The freezing of the auction-rate securities market — and the resulting regulatory response — is fast becoming the crisis of the day for large global financial-services companies.
In just the past few days, a number of banking giants blinked first in their showdowns with regulators and agreed to plunk down fines and huge sums to buy back the securities from investors who wrongly thought they were buying liquid, very short-term investments.
Late Friday the Securities and Exchange Commission announced that UBS Securities LLC and UBS Financial Services Inc. agreed in a settlement to repurchase more than $21.5 billion in auction-rate securities from UBS customers, make no-cost loans to UBS customers until the bank is able to liquidate their ARS holdings, and submit any customer claims for damages to arbitration under the oversight of the Financial Industry Regulatory Authority.
Late Thursday Merrill Lynch said that beginning January 15, 2009, it will buy, at par, ARS that it sold to its retail clients. Merrill said these clients currently hold an estimated $12 billion in ARS. It expects this sum to be reduced to under $10 billion by January 2009 as a result of issuer redemptions.
“Our clients have been caught in an unprecedented liquidity crisis,” said John A. Thain, chairman and chief executive officer. “We are solving it by giving them the option of selling their positions to us.”
In addition, Citigroup has agreed to buy $7.3 billion of debt from individual investors, pledged to help 2,600 institutional customers unload $12 billion of securities, and said it will pay $100 million in fines.
Bank of America Corp. analyst Jeffrey Rosenberg estimates that banks that purchase the auction-rate debt may have to write it down by a total of $4 billion, according to Bloomberg.
Meanwhile, Bank of America itself has said two subsidiaries have received subpoenas and requests for information from various state and federal governmental agencies regarding ARS. In the same regulatory filing, the financial-services giant said that beginning in April 2008, the corporation and Bank of America NA received subpoenas, interrogatories, and/or civil investigative demands from the attorneys general of a number of states requesting documents and information regarding municipal derivatives transactions from 1992 through the present.
The corporation and Bank of America NA are cooperating with the state attorneys general, it added in the filing.
Likewise, Bank of New York Mellon Corp. revealed in its quarterly report on Friday that the SEC is probing its ARS transactions. In the report filed with the agency, the New York–based company said it told the SEC that its Mellon Financial Markets LLC unit placed orders on behalf of issuers to purchase their own ARS. Bank of New York said it is cooperating with the SEC investigation.
Clients are also suing the financial giants.
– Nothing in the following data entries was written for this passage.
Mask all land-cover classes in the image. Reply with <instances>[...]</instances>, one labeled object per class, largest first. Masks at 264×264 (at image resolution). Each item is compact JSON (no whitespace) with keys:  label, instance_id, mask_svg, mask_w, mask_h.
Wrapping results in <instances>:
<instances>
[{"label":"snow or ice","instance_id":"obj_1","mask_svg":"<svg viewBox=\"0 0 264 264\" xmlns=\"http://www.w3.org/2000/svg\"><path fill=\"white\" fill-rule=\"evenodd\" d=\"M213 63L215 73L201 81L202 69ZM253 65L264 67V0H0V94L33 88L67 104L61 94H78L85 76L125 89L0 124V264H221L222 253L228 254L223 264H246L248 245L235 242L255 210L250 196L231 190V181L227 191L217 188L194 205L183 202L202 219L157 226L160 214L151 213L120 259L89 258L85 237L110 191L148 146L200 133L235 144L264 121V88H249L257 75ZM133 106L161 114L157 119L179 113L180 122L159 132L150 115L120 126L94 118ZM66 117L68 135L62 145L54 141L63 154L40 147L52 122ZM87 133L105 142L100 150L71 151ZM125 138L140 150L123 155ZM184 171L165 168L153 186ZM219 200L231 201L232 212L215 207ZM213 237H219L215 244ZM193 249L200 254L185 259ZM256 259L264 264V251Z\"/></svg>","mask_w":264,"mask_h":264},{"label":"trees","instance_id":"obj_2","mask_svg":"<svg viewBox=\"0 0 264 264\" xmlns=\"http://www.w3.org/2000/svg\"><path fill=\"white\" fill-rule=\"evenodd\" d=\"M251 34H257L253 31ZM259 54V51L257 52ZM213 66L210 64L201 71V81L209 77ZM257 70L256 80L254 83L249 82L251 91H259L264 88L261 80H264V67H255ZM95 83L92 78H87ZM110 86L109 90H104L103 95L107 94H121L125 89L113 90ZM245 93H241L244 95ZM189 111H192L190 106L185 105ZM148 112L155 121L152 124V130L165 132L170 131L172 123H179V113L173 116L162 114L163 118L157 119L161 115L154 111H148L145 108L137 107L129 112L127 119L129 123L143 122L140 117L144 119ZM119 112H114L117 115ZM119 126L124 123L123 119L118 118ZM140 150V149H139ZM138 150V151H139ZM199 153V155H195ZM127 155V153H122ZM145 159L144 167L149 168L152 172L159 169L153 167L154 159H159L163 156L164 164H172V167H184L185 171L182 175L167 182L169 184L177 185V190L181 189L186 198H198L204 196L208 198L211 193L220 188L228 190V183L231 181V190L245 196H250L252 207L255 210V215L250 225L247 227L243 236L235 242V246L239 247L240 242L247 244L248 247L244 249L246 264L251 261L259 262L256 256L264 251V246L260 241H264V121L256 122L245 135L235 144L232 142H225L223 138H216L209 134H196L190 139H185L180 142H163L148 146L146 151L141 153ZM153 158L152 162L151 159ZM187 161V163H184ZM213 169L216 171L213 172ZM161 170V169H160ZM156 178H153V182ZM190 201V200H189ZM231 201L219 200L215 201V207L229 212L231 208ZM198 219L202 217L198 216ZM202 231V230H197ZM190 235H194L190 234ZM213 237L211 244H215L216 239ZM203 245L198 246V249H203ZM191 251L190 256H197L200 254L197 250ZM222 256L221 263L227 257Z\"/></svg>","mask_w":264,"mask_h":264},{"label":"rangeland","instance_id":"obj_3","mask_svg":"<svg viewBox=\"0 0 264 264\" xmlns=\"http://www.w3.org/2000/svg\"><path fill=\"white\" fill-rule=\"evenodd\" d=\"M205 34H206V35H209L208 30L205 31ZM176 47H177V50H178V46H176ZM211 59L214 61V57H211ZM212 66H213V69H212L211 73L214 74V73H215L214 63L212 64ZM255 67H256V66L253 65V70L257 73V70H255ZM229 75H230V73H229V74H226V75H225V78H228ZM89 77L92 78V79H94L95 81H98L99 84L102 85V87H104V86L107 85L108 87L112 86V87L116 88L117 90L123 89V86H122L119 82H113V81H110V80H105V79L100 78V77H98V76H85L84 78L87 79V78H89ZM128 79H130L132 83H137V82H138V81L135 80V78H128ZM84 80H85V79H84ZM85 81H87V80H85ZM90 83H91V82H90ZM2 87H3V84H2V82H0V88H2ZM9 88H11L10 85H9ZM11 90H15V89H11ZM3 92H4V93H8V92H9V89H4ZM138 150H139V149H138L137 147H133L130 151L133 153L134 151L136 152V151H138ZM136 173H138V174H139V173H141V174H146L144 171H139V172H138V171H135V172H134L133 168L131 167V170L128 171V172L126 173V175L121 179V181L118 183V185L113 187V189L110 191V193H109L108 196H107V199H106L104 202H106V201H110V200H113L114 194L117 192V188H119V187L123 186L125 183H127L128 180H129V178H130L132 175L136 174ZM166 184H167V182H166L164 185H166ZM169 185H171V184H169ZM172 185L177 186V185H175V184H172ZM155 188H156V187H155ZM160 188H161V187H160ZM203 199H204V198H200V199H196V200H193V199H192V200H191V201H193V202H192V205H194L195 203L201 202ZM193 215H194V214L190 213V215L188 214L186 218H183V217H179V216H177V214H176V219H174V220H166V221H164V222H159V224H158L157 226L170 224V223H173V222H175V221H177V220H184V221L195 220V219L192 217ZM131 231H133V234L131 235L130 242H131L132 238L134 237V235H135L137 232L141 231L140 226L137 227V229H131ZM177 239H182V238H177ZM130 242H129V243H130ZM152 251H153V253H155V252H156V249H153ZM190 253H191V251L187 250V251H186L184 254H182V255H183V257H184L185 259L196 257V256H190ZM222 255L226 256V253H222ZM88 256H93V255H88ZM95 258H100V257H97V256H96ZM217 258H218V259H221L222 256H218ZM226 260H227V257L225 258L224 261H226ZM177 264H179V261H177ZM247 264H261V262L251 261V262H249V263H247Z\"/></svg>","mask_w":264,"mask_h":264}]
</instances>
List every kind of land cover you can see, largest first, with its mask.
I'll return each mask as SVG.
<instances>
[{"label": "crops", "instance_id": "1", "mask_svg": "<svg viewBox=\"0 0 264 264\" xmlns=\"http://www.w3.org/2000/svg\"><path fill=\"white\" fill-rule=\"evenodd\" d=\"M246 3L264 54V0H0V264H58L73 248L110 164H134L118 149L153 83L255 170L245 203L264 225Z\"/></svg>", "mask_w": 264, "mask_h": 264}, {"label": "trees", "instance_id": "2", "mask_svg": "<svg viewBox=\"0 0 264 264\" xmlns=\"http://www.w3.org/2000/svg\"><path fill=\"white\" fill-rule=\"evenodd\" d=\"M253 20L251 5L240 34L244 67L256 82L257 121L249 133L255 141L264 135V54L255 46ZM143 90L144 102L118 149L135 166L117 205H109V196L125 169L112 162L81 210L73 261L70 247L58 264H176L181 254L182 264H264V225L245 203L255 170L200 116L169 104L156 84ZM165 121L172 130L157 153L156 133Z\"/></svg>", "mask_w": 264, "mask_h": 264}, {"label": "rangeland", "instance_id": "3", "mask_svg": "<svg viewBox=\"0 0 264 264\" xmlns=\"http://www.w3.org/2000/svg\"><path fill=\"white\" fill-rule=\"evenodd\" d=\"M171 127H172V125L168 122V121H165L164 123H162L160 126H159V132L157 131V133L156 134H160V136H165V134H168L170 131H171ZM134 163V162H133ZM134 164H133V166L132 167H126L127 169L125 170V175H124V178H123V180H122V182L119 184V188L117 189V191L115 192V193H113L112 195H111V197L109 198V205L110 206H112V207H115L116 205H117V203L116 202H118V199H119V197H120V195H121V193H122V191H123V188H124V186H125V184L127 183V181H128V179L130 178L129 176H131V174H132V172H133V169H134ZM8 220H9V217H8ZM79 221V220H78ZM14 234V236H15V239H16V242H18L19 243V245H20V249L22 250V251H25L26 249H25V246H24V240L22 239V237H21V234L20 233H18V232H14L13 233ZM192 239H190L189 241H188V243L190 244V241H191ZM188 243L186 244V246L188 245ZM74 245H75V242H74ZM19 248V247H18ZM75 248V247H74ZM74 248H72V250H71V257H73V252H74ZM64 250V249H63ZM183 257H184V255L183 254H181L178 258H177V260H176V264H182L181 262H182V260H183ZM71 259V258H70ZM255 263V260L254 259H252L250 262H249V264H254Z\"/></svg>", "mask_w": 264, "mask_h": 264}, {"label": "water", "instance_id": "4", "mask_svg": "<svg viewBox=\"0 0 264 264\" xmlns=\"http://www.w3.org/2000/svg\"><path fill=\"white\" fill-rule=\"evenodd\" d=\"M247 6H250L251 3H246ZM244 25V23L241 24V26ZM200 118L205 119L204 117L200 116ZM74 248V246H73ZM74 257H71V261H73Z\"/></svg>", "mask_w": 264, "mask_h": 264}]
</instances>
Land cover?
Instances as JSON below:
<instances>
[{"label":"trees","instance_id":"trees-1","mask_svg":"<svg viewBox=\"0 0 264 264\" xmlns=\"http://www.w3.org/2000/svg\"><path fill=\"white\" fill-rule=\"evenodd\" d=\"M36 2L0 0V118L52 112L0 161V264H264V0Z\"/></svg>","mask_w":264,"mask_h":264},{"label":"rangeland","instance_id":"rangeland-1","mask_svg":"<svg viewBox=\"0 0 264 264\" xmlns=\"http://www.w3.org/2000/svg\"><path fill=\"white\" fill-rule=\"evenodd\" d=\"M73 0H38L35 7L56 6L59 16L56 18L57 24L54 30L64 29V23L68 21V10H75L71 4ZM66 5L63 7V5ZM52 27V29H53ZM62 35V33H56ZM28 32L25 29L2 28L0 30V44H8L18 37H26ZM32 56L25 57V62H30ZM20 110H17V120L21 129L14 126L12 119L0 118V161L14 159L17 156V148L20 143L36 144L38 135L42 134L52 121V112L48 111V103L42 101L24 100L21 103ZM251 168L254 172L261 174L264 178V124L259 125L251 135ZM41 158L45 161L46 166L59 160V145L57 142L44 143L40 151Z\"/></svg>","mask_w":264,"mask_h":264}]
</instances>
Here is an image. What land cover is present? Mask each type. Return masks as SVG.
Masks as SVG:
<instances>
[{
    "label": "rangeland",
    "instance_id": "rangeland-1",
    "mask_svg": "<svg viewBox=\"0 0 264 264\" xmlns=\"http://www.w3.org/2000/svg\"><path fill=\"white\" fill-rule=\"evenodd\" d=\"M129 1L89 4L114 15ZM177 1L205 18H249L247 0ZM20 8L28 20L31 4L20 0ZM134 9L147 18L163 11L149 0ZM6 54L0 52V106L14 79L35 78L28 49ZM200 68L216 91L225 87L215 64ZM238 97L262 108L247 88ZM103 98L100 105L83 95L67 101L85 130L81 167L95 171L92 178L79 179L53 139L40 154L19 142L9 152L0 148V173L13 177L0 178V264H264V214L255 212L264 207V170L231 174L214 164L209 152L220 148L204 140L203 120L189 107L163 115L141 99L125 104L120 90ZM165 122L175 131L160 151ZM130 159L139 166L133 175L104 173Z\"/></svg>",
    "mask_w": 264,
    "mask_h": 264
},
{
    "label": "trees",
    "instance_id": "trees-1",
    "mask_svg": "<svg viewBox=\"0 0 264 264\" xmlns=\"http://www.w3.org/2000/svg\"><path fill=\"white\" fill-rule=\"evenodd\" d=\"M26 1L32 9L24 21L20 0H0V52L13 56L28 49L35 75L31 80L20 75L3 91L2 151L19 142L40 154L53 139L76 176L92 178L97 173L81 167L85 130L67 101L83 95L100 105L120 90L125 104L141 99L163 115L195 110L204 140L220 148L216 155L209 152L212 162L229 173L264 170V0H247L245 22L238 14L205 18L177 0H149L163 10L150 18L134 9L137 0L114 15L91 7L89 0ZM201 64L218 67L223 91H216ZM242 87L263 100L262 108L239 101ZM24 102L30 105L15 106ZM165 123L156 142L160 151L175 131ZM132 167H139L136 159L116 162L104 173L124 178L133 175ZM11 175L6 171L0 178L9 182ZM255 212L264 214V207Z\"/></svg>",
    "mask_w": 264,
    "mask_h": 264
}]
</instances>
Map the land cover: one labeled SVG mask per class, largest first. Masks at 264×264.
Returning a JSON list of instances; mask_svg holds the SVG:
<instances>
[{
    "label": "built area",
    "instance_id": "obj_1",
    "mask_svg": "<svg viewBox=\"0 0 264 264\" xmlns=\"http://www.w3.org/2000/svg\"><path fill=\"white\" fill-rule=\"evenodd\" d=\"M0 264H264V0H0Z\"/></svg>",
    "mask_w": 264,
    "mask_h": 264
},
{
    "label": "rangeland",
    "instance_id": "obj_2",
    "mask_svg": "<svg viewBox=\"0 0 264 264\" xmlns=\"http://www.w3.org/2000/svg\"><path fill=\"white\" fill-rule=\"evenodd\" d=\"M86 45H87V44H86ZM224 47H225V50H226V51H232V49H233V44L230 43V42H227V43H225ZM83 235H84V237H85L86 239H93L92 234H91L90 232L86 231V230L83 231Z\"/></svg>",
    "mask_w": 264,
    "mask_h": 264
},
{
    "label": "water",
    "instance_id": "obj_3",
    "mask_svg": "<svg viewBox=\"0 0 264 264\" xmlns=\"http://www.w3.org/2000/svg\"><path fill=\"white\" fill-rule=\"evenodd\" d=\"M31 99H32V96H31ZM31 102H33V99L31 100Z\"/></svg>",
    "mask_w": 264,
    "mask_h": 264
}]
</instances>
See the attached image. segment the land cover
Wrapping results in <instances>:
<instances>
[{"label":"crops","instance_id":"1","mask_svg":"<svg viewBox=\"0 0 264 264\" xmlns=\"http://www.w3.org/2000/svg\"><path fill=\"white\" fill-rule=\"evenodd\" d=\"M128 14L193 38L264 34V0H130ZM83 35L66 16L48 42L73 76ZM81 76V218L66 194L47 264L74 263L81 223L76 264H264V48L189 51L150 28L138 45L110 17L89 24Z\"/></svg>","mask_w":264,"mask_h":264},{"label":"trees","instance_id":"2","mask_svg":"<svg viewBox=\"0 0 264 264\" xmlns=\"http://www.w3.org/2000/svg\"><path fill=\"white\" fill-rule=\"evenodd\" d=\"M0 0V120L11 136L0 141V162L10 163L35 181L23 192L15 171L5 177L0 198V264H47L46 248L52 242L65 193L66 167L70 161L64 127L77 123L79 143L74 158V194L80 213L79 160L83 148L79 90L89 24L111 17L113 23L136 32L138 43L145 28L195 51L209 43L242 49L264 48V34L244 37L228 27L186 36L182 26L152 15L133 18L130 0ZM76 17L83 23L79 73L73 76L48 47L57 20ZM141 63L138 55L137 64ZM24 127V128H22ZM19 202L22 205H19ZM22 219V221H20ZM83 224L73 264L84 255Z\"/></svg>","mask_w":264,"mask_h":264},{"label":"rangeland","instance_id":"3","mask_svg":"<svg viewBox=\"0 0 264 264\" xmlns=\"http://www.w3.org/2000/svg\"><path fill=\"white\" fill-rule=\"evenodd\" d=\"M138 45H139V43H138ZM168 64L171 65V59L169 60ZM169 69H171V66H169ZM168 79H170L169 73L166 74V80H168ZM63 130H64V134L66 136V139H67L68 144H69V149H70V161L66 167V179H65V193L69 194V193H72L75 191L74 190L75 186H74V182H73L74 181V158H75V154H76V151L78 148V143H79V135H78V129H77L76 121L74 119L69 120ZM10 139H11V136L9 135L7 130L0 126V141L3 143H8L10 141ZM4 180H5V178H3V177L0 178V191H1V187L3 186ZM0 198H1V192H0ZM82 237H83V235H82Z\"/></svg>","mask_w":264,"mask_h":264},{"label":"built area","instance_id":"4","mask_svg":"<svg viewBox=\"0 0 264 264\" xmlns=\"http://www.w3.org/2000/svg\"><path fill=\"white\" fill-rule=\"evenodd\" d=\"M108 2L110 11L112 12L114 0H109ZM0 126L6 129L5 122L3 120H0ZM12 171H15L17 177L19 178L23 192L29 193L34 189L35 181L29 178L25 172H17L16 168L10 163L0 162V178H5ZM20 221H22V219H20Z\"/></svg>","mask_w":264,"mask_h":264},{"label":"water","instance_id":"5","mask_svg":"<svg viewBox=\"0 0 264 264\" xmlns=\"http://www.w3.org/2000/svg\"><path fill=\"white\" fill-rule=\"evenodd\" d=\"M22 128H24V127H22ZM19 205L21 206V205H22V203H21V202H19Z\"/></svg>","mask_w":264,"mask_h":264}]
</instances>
For example, STMicroelectronics NV, Europe’s largest computer-chip maker, has sued Credit Suisse for allegedly placing $450 million of its cash into ARS without authorization, according to Reuters.
“At least a dozen other multinational corporations are victims of the same scheme carried out by the same group of brokers and directors at Credit Suisse Securities and furthered by Credit Suisse,” STMicro reportedly claimed in its lawsuit.
According to Reuters, STMicro said it believed more than $2 billion of these clients’ money ended up invested in ARS.